- Theatrical release poster
- Directed by: Mack V. Wright
- Screenplay by: Jack Natteford
- Story by: Johnston McCulley
- Produced by: Armand Schaefer
- Starring: Gene Autry; Smiley Burnette; Armida;
- Cinematography: William Nobles
- Edited by: Tony Martinelli; Lester Orlebeck (uncredited);
- Music by: Raoul Kraushaar (supervisor)
- Production company: Republic Pictures
- Distributed by: Republic Pictures
- Release date: May 12, 1937 (U.S.);
- Running time: 61 minutes
- Country: United States
- Language: English
- Budget: $23,500

= Rootin' Tootin' Rhythm =

1937 film by Mack V. Wright

Rootin' Tootin' Rhythm is a 1937 American Western film directed by Mack V. Wright and starring Gene Autry, Smiley Burnette, and Armida. Based on a story by Johnston McCulley, the film is about two cowboys who assume the identities of dead outlaws in order to stop a bunch of cattle rustlers, later discovering that the outlaws are far from dead.

==Plot==
Gene Autry (Gene Autry) and his sidekick Frog Millhouse (Smiley Burnette) decide to leave Gene's ranch in order to pursue cattle rustlers who have been terrorizing the range. The men they are following, the Apache Kid (Max Hoffman Jr.) and Black Jim (Charles King), kill two lawmen and exchange clothes with them. When Gene and Frog discover the bodies, they decide to take their clothes and, disguised as wanted outlaws, head for the border.

> **EXERCISE REQUIREMENTS**:
1) In the film article, who wrote the story that the movie is based on?
2) Continue the article about the film Rootin' Tootin' Rhythm from the point where it stops.

[Entries excerpted from a collection]
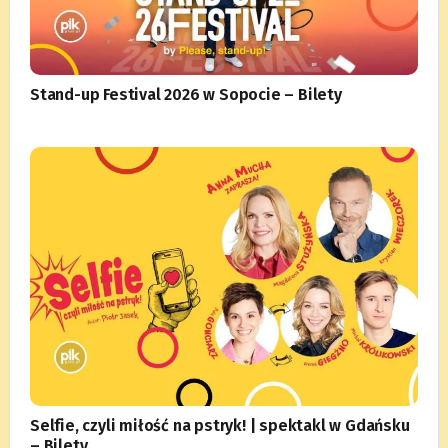
Stand-up Festival 2026 w Sopocie – Bilety
Selfie, czyli miłość na pstryk! | spektakl w Gdańsku
– Bilety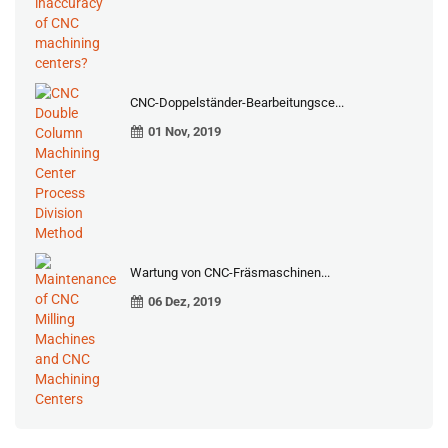
CNC-Doppelständer-Bearbeitungsce...
01 Nov, 2019
Wartung von CNC-Fräsmaschinen...
06 Dez, 2019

> **WRITTEN ANSWERS**:
1) Johnston McCulley

2)
Gene discovers that Joe Stafford (Monte Blue), a supposed upstanding head of the cattlemen's association, is the boss behind the rustling gang. When Stafford's niece, Rosa Montero (Armida), and his stepdaughter Mary Ellen (Ann Pendleton) mistake Gene and Frog for the Apache Kid and Black Jim, they turn them in to the deputies, who turn out to be the real outlaws in disguise.

Gene and Frog are able to escape, and with the help of Gene's partner, Buffalo Bradey (Hal Taliaferro), and a group of singing cowhands, who eventually reveal themselves to be Texas Rangers, the rustlers are captured. After Stafford is killed, Gene and Frog return to Gene's ranch.

==Cast==
- Gene Autry as Gene Autry
- Smiley Burnette as Frog Millhouse
- Armida as Rosa Montero
- Monte Blue as Joe Stafford
- Al Clauser and His Oklahoma Outlaws as Singing Cowhands
- Champion as Champion, Gene's Horse
- Hal Taliaferro as Buffalo Brady
- Ann Pendleton as Mary Ellen Stafford, Joe's step-daughter
- Max Hoffman Jr. as Jed, the Apache Kid
- Charles King as Jim Black
- Frankie Marvin as Hank
- Nina Campana as Ynez
- Gonzalo Meroño as Richard Steward
- Charles Meyers as Charlie

==Production==

===Casting===
Mexican-born actress Armida was paid significantly more than Autry's past female co-stars, $750, for her appearance in Rootin' Tootin' Rhythm. According to Autry, she helped him to sing Spanish lyrics to film songs.

===Filming and budget===
Rootin' Tootin' Rhythm was filmed March 10–20, 1937. The film had an operating budget of $23,500 (equal to $ today), and a negative cost of $33,034.

===Stuntwork===
- Yakima Canutt
- Ken Cooper (Gene Autry's stunt double)
- Augie Gomex (Armida's stunt double)
- Buck Spencer (Smiley Burnette's stunt double)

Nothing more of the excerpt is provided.